A promising step toward non-invasive diagnostics came from researchers at the University of Melbourne and the Royal Women’s Hospital, in collaboration with Proteomics International Laboratories. Using a proteomics workflow, the team analyzed plasma samples to identify and validate protein biomarkers associated with endometriosis. This approach goes beyond single-marker testing by capturing a broader snapshot of disease biology.
Speaking about the development of this blood test —the Promarker®Endo—which utilizes precision MS technology, Holdsworth-Carson explained: “I was interested in two factors: 1) non-invasively diagnosing endometriosis, avoiding the need for invasive or intimate procedures (such as surgery and vaginal ultrasound), which a routine blood test could offer, and 2) applying a technology that better illustrates the real-time functional snapshot of disease mechanisms, progression and differences relevant to disease changes and treatment response, which a large-scale proteomics approach could do.”
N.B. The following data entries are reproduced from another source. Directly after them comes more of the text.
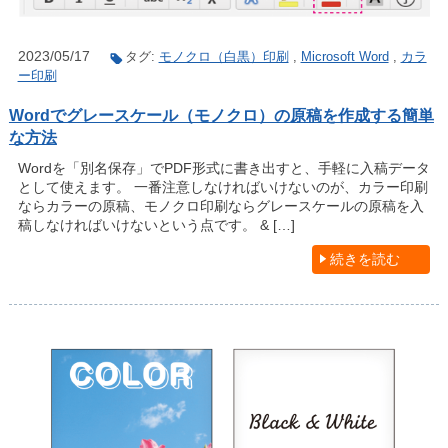
2023/05/17
タグ:
モノクロ（白黒）印刷
,
Microsoft Word
,
カラ
ー印刷
Wordでグレースケール（モノクロ）の原稿を作成する簡単
な方法
Wordを「別名保存」でPDF形式に書き出すと、手軽に入稿データ
として使えます。 一番注意しなければいけないのが、カラー印刷
ならカラーの原稿、モノクロ印刷ならグレースケールの原稿を入
稿しなければいけないという点です。 & […]
続きを読む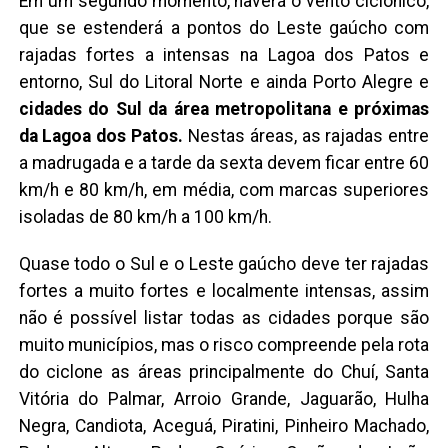
Em um segundo momento, haverá o vento ciclônico,
que se estenderá a pontos do Leste gaúcho com
rajadas fortes a intensas na Lagoa dos Patos e
entorno, Sul do Litoral Norte e ainda Porto Alegre e
cidades do Sul da área metropolitana e próximas
da Lagoa dos Patos.
Nestas áreas, as rajadas entre
a madrugada e a tarde da sexta devem ficar entre 60
km/h e 80 km/h, em média, com marcas superiores
isoladas de 80 km/h a 100 km/h.
Quase todo o Sul e o Leste gaúcho deve ter rajadas
fortes a muito fortes e localmente intensas, assim
não é possível listar todas as cidades porque são
muito municípios, mas o risco compreende pela rota
do ciclone as áreas principalmente do Chuí, Santa
Vitória do Palmar, Arroio Grande, Jaguarão, Hulha
Negra, Candiota, Aceguá, Piratini, Pinheiro Machado,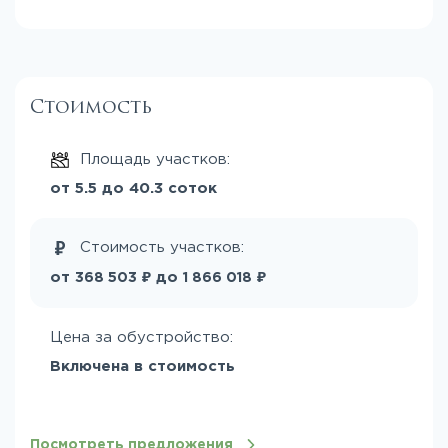
Стоимость
Площадь участков:
от 5.5 до 40.3 соток
Стоимость участков:
₽
₽
от
до
368 503
1 866 018
Цена за обустройство:
Включена в стоимость
Посмотреть предложения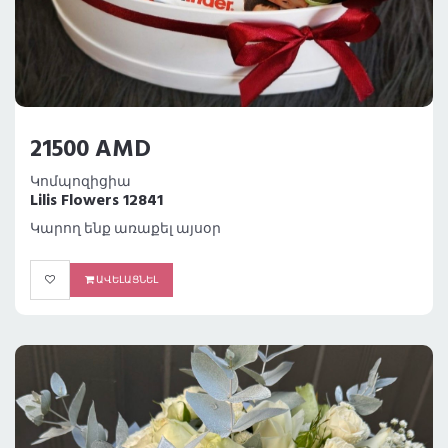
21500 AMD
Կոմպոզիցիա
Lilis Flowers 12841
Կարող ենք առաքել այսօր
ԱՎԵԼԱՑՆԵԼ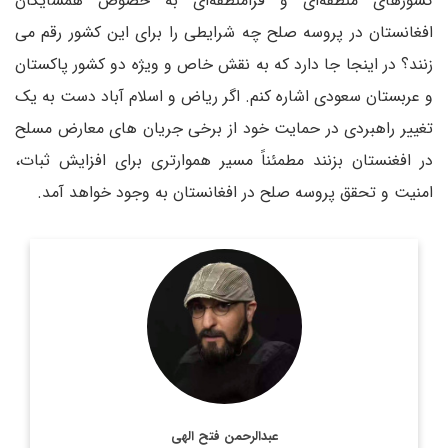
کشورهای منطقه‌ای و فرامنطقه‌ای به خصوص همسایگان
افغانستان در پروسه صلح چه شرایطی را برای این کشور رقم می
زنند؟ در اینجا جا دارد که به نقش خاص و ویژه دو کشور پاکستان
و عربستان سعودی اشاره کنم. اگر ریاض و اسلام آباد دست به یک
تغییر راهبردی در حمایت خود از برخی جریان های معارض مسلح
در افغنستان بزنند مطمئناً مسیر هموارتری برای افزایش ثبات،
امنیت و تحقق پروسه صلح در افغانستان به وجود خواهد آمد.
روزنامه نگار و کارشناس ارشد روزنامه نگاری سیاسی و عضو
تحریریه دیپلماسی ایرانی.
اطلاعات بیشتر
عبدالرحمن فتح الهی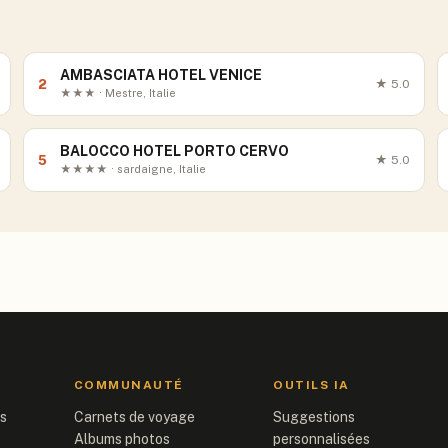
AMBASCIATA HOTEL VENICE
2
★
5.0
★★★ · Mestre, Italie
BALOCCO HOTEL PORTO CERVO
5
★
5.0
★★★★ · sardaigne, Italie
COMMUNAUTÉ
OUTILS IA
is
Carnets de voyage
Suggestions
Albums photos
personnalisées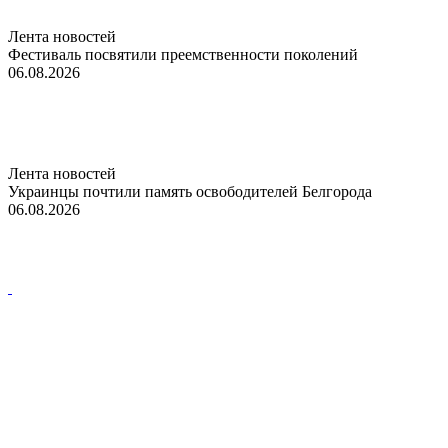
Лента новостей
Фестиваль посвятили преемственности поколений
06.08.2026
Лента новостей
Украинцы почтили память освободителей Белгорода
06.08.2026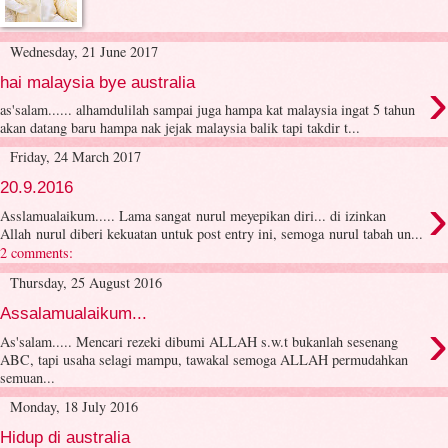
Wednesday, 21 June 2017
›
hai malaysia bye australia
as'salam...... alhamdulilah sampai juga hampa kat malaysia ingat 5 tahun
akan datang baru hampa nak jejak malaysia balik tapi takdir t...
Friday, 24 March 2017
20.9.2016
›
Asslamualaikum..... Lama sangat nurul meyepikan diri... di izinkan
Allah nurul diberi kekuatan untuk post entry ini, semoga nurul tabah un...
2 comments:
Thursday, 25 August 2016
Assalamualaikum...
›
As'salam..... Mencari rezeki dibumi ALLAH s.w.t bukanlah sesenang
ABC, tapi usaha selagi mampu, tawakal semoga ALLAH permudahkan
semuan...
Monday, 18 July 2016
Hidup di australia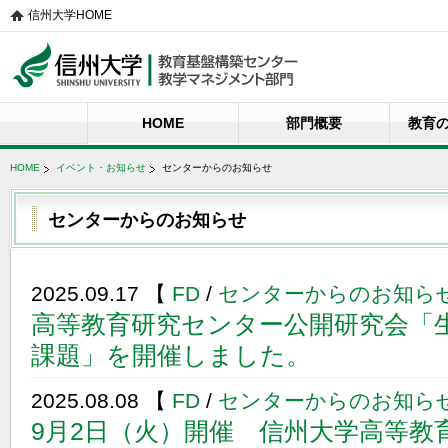
信州大学HOME
信州大学教育基盤構築センター 教学マネジメント部
HOME
部門概要
教育
門
HOME
イベント・お知らせ
センターからのお知らせ
センターからのお知らせ
2025.09.17 【
FD
/
センターからのお知ら
高等教育研究センター公開研究会「生
課題」を開催しました。
2025.08.08 【
FD
/
センターからのお知ら
9月2日（火）開催 信州大学高等教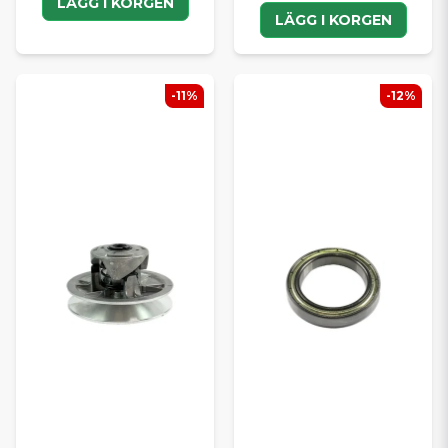
LÄGG I KORGEN
LÄGG I KORGEN
-11%
-12%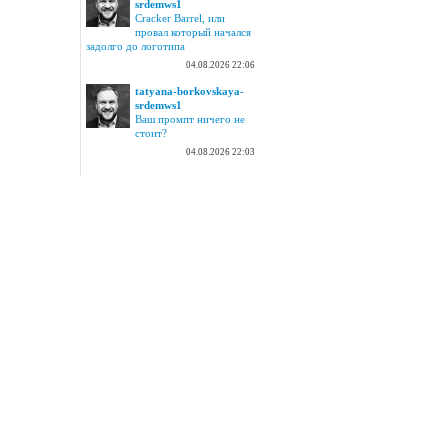
srdemws1
Cracker Barrel, или
провал который начался
задолго до логотипа
04.08.2026 22:06
tatyana-borkovskaya-
srdemws1
Ваш промпт ничего не
стоит?
04.08.2026 22:03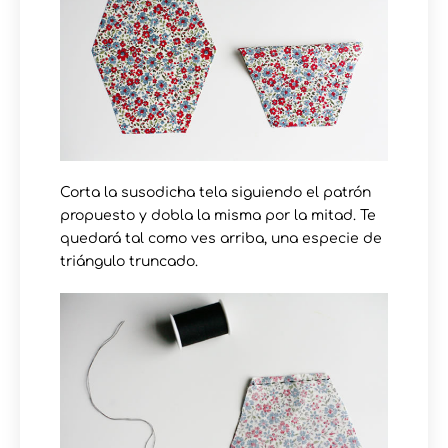
Corta la susodicha tela siguiendo el patrón
propuesto y dobla la misma por la mitad. Te
quedará tal como ves arriba, una especie de
triángulo truncado.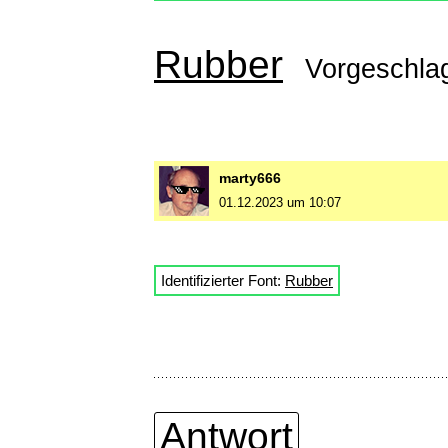
Rubber
Vorgeschla
marty666
01.12.2023 um 10:07
Identifizierter Font:
Rubber
Antwort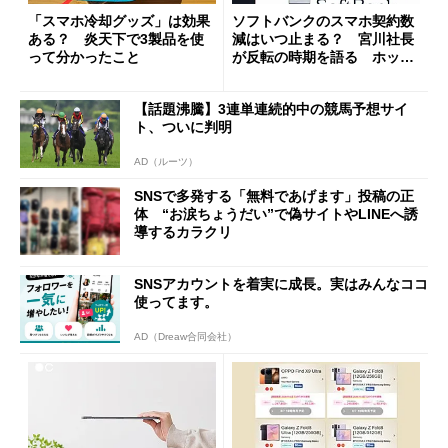
「スマホ冷却グッズ」は効果
ソフトバンクのスマホ契約数
ある？ 炎天下で3製品を使
減はいつ止まる？ 宮川社長
って分かったこと
が反転の時期を語る ホッピ
ング対策は「真剣にやりすぎ
た」
【話題沸騰】3連単連続的中の競馬予想サイ
ト、ついに判明
AD（ルーツ）
SNSで多発する「無料であげます」投稿の正
体 “お涙ちょうだい”で偽サイトやLINEへ誘
導するカラクリ
SNSアカウントを着実に成長。実はみんなココ
使ってます。
AD（Dreaw合同会社）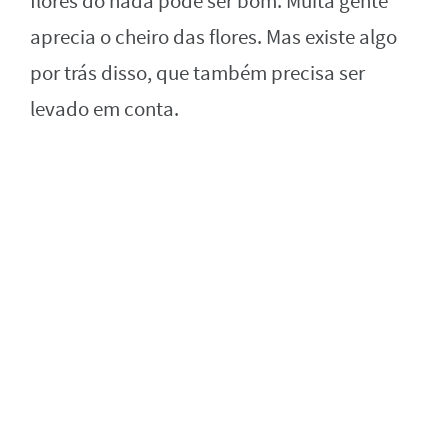
flores do nada pode ser bom. Muita gente
aprecia o cheiro das flores. Mas existe algo
por trás disso, que também precisa ser
levado em conta.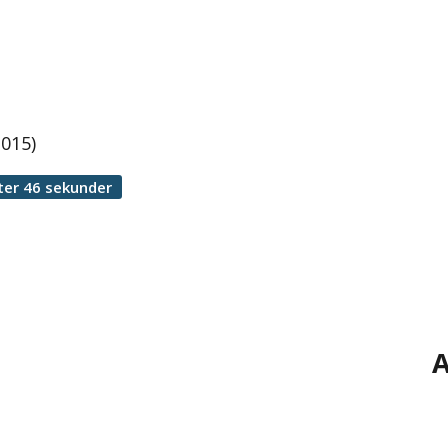
2015)
ter 46 sekunder
A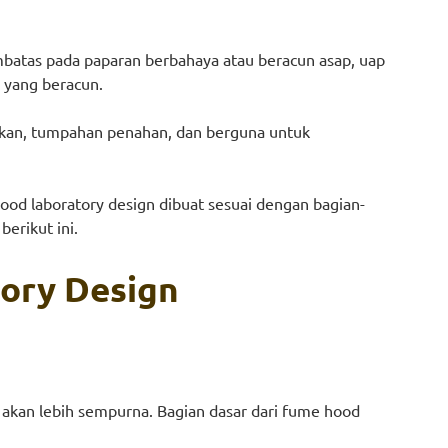
embatas pada paparan berbahaya atau beracun asap, uap
 yang beracun.
dakan, tumpahan penahan, dan berguna untuk
ood laboratory design dibuat sesuai dengan bagian-
erikut ini.
ory Design
akan lebih sempurna. Bagian dasar dari fume hood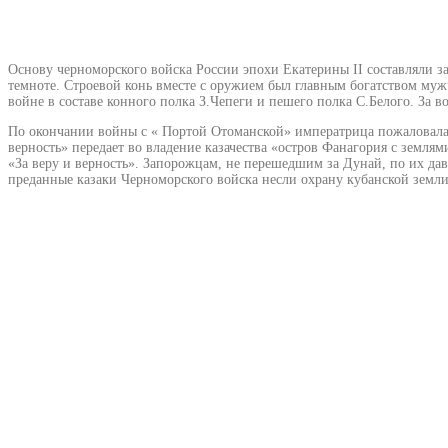
Основу черноморского войска России эпохи Екатерины II составляли з
темноте. Строевой конь вместе с оружием был главным богатством муж
войне в составе конного полка З.Чепеги и пешего полка С.Белого. За
По окончании войны с « Портой Отоманской» императрица пожаловала г
верность» передает во владение казачества «остров Фанагория с земл
«За веру и верность». Запорожцам, не перешедшим за Дунай, по их да
преданные казаки Черноморского войска несли охрану кубанской земл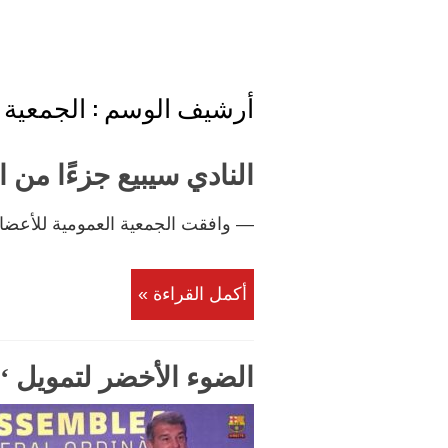
أرشيف الوسم :
الجمعية 
النادي سيبيع جزءًا من
— وافقت الجمعية العمومية للأعضاء بأغلبية 397 مؤي
أكمل القراءة »
الضوء الأخضر لتمويل ‘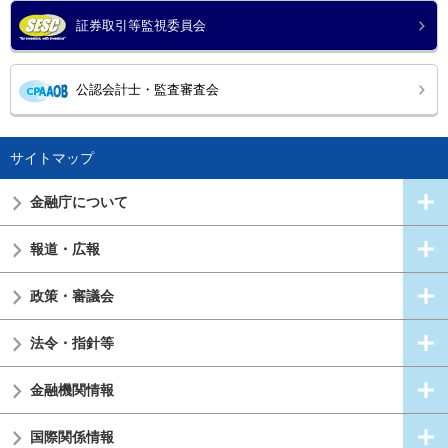
証券取引等監視委員会
公認会計士・監査審査会
サイトマップ
金融庁について
報道・広報
政策・審議会
法令・指針等
金融機関情報
国際関係情報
She emphasized that endometriotic lesions are highly heterogeneous and dynamic, with appearances changing over time, and that intra-individual variation adds complexity: “A biomarker for endometriosis would need to accommodate these potential differences. As proteomics can capture real-time biological state, this approach [PromarkerEndo] holds a lot of promise.”
The study, which involved Holdsworth-Carson, demonstrated that panels of circulating proteins could distinguish individuals with endometriosis from those without it.
Wang noted: “Proteomics is good to provide functional insights, discover biomarkers, and more direct clinical applications”, but cautioned that it also “has a wide dynamic analytical range leading to high detection variability.”
Because endometriosis is so heterogeneous, combining proteins, genes, and metabolites—known as multiomics—may reveal a clearer picture.
Three goals for the future
Holdsworth‑Carson outlined three key goals for the future application of proteomics in endometriosis:
- Better classification of the disease: akin to molecular staging in breast cancer, allowing individuals to receive tailored treatment.
- Routine monitoring: capturing how the disease changes over time using non-invasive tests—such as blood, urine, or other bodily fluids—so management and treatment can be adjusted based on real-time profiles.
- Integration with multiomics: combining proteomics with other ‘omics technologies and patient-specific clinical data to build a multi-dimensional diagnostic framework.
As proteomics and multiomics methods advance, the hope is that earlier diagnosis, individualized treatment, and better long-term management will become possible.